Approaches to the Design and Delivery of Health Services

Public health approach Population-based guidelines/algorithms addressing broad categories of patients (non-pregnant adults, pregnant/breastfeeding adults, infants/children, adolescents, key populations).
  • -

    Advantages: Standardized, streamlined, evidence-based algorithms enable large-scale training, procurement, laboratory monitoring and task shifting

  • -

    Disadvantages: Requires relatively frequent clinical monitoring/visits to health facilities; may not be optimal for patients with early HIV or those stably on ART; retention in care remains challenging

Patient centered care: Active involvement of patients and families in the design of health services, and decisions about care and treatment. Care responsive to patient needs and preferences.
Differentiated care Guidelines/algorithms differentiated by sub-categories – above, as well as by disease stage/severity, etc.
  • -

    Advantages: May enable more patient-centered care, may increase retention in care, may enable more efficient delivery of HIV services

  • -

    Disadvantages: Requires adaptation of existing training, procurement systems, lab systems, M&E systems.

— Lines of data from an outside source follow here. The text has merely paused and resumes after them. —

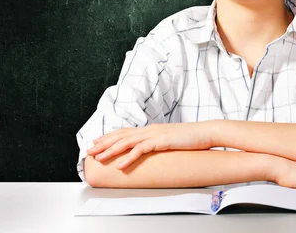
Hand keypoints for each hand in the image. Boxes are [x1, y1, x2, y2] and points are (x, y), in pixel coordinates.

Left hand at [87, 122, 214, 169]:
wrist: (205, 132)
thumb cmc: (190, 138)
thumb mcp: (171, 140)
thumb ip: (159, 143)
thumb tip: (151, 151)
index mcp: (152, 129)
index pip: (126, 131)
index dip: (110, 137)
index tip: (97, 142)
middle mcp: (150, 129)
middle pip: (122, 135)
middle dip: (104, 143)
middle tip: (89, 150)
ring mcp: (155, 134)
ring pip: (127, 141)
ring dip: (111, 150)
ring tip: (99, 157)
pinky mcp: (161, 141)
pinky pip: (141, 150)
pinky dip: (128, 157)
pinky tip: (119, 165)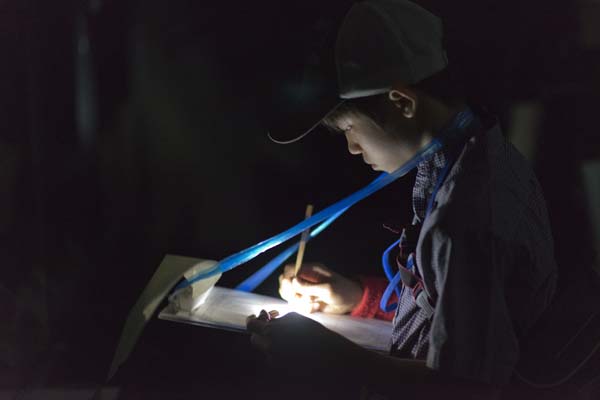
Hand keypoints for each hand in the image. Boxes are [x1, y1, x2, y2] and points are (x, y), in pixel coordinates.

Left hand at [246, 310, 362, 378]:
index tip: (256, 316)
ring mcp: (274, 361)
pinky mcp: (281, 370)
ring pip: (264, 349)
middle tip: (271, 323)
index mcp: (271, 332)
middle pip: (254, 338)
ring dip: (270, 341)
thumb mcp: (295, 318)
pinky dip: (278, 351)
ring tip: (287, 336)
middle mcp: (269, 348)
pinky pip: (274, 358)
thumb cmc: (314, 332)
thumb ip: (277, 318)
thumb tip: (266, 319)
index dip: (252, 319)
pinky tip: (293, 347)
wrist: (330, 355)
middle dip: (261, 331)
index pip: (251, 325)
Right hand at [278, 263, 362, 313]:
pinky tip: (317, 307)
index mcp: (309, 270)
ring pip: (290, 297)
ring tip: (314, 303)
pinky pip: (298, 306)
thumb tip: (292, 281)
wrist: (351, 302)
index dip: (286, 278)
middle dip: (291, 293)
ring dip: (300, 303)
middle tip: (304, 298)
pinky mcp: (307, 302)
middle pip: (285, 284)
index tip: (292, 288)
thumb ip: (309, 286)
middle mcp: (305, 279)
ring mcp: (305, 291)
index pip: (289, 270)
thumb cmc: (342, 290)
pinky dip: (305, 309)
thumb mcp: (327, 289)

May be more difficult for non-physician clinicians to provide.

Individualized care (also known as “personalized medicine”) Treatment, monitoring, adherence support and other services tailored to individuals based on clinical and psychosocial status.
  • -

    Advantages: May enable highly trained experts to achieve improved clinical outcomes

  • -

    Disadvantages: Vulnerable to ad hoc prescribing, failure to follow evidence-based guidelines, not suited to large-scale programs or to contexts without adequate numbers of sub-specialists, dependent on highly-trained physicians, likely less cost effective

Precision medicine (also known as genomic medicine) Individualized care/personalized medicine that takes patient genetics, environment, and lifestyle data into account. Not available for most diseases, even in resource-rich settings.

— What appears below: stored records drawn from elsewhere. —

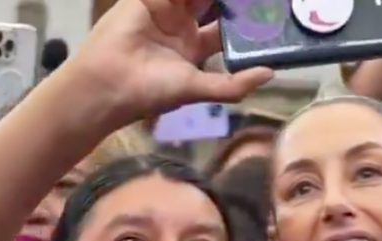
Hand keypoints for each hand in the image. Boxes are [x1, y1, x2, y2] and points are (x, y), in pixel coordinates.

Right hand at [66, 0, 272, 126]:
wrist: (110, 84)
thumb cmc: (153, 90)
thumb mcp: (199, 88)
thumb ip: (235, 84)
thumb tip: (270, 74)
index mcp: (194, 47)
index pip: (225, 27)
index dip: (243, 19)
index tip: (266, 12)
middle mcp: (181, 26)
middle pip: (212, 3)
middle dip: (230, 2)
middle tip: (262, 1)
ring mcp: (164, 9)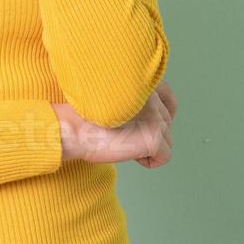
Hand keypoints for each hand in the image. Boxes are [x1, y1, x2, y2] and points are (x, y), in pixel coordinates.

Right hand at [55, 79, 175, 167]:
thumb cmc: (86, 117)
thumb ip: (137, 101)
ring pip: (166, 141)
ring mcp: (155, 116)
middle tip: (122, 135)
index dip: (161, 116)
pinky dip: (148, 161)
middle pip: (167, 123)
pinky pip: (163, 157)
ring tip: (122, 141)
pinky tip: (128, 153)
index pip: (169, 99)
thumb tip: (150, 120)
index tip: (146, 125)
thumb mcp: (116, 100)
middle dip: (148, 133)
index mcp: (144, 81)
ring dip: (146, 147)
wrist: (73, 128)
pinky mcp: (154, 137)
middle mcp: (153, 95)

For the HIV response, it will be critical to assess the processes, outcomes, and costs of the various differentiated care models and to identify those most desirable for scale-up. In reality, differentiated care will only succeed if every effort is taken to adhere to the principles of the public health approach. For each category of patients, a systematic, evidence-based and algorithmic approach is needed, with clear delineation of how, where and by whom the services will be provided. It will also be important to balance increased programmatic complexity with the constraints imposed by fragile health systems, most notably the scarcity of physicians and nurses and the current limits of procurement and laboratory systems. Evaluating both pilot programs and large-scale initiatives will be needed to identify best practices, assess programmatic and economic efficiencies, explore potential unintended consequences, and elicit feedback from patients and communities.

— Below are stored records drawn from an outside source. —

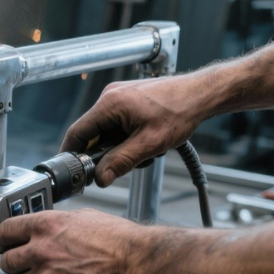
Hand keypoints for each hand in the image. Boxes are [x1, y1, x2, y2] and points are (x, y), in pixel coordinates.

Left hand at [0, 209, 146, 273]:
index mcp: (44, 226)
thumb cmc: (117, 239)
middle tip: (24, 262)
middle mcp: (40, 251)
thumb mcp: (81, 218)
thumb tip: (41, 229)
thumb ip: (54, 224)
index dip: (3, 240)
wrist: (137, 263)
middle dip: (14, 262)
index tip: (4, 244)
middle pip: (6, 262)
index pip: (4, 232)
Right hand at [60, 76, 208, 186]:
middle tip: (124, 164)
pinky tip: (146, 139)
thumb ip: (121, 162)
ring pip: (106, 130)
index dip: (71, 154)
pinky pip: (116, 122)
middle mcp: (110, 96)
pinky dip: (126, 136)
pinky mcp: (128, 98)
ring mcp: (118, 95)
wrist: (202, 94)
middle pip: (92, 133)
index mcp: (109, 104)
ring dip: (119, 146)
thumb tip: (100, 179)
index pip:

As the global community works to contain the HIV epidemic, taking a close look at how best to deliver services to diverse patients is critical. Concerted efforts are needed to find undiagnosed individuals with HIV and to provide them with access to high quality services, optimize patient outcomes, achieve high patient satisfaction, minimize health system distress, and decrease the cost of care. Differentiated care promises to move the HIV response forward, but retaining the key principles of the public health approach will be necessary to avoid fragmenting and weakening HIV services, and to build on the hard-won gains.